◆ Work required
Copy the lines below verbatim, keeping every character, quotation mark, and line break unchanged.

◆ Material to process
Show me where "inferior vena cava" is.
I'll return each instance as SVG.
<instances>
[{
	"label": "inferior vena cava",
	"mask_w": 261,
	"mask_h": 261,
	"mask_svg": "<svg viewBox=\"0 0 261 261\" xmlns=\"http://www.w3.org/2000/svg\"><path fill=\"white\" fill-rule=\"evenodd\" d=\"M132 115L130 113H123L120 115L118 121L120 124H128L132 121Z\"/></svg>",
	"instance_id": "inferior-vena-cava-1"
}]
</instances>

◆ Solution for this problem
Show me where "inferior vena cava" is.
I'll return each instance as SVG.
<instances>
[{
	"label": "inferior vena cava",
	"mask_w": 261,
	"mask_h": 261,
	"mask_svg": "<svg viewBox=\"0 0 261 261\" xmlns=\"http://www.w3.org/2000/svg\"><path fill=\"white\" fill-rule=\"evenodd\" d=\"M132 115L130 113H123L120 115L118 121L120 124H128L132 121Z\"/></svg>",
	"instance_id": "inferior-vena-cava-1"
}]
</instances>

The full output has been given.